First off: a List is a Collection. It is a specialized Collection, however.
A Collection is just that: a collection of items. You can add stuff, remove stuff, iterate over stuff and query how much stuff is in there.
A List adds the information about a defined sequence of stuff to it: You can get the element at position n, you can add an element at position n, you can remove the element at position n.
In a Collection you can't do that: "the 5th element in this collection" isn't defined, because there is no defined order.
There are other specialized Collections as well, for example a Set which adds the feature that it will never contain the same element twice.
Collection is the root interface to the java Collections hierarchy. List is one sub interface which defines an ordered Collection, other sub interfaces are Queue which typically will store elements ready for processing (e.g. stack).
The following diagram demonstrates the relationship between the different java collection types:

Collection is a base interface for most collection classes, whereas Collections is a utility class. I recommend you read the documentation.

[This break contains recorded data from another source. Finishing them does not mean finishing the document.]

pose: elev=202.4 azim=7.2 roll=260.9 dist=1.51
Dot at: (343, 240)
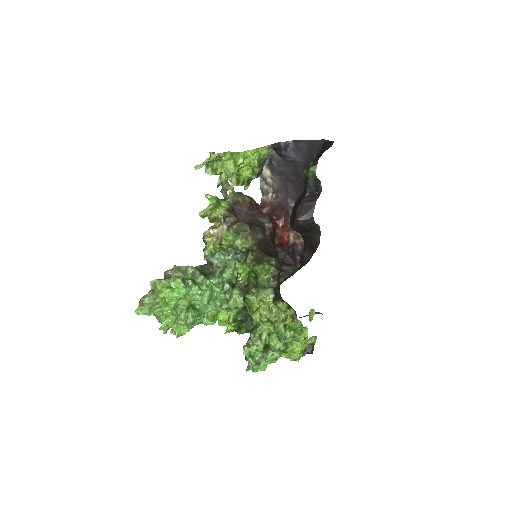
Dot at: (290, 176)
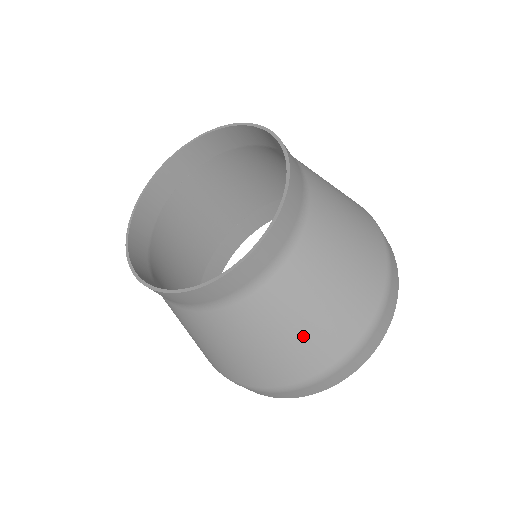
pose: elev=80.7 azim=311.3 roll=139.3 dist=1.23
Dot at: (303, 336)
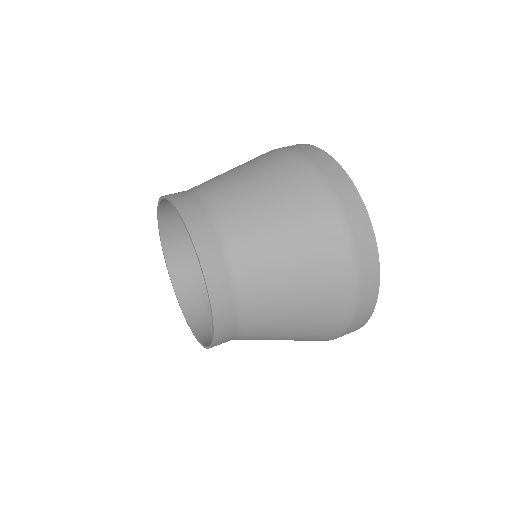
Dot at: (306, 287)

Are you asking about the Collections class versus the classes which implement the Collection interface?
If so, the Collections class is a utility class having static methods for doing operations on objects of classes which implement the Collection interface. For example, Collections has methods for finding the max element in a Collection.
The Collection interface defines methods common to structures which hold other objects. List and Set are subinterfaces of Collection, and ArrayList and HashSet are examples of concrete collections.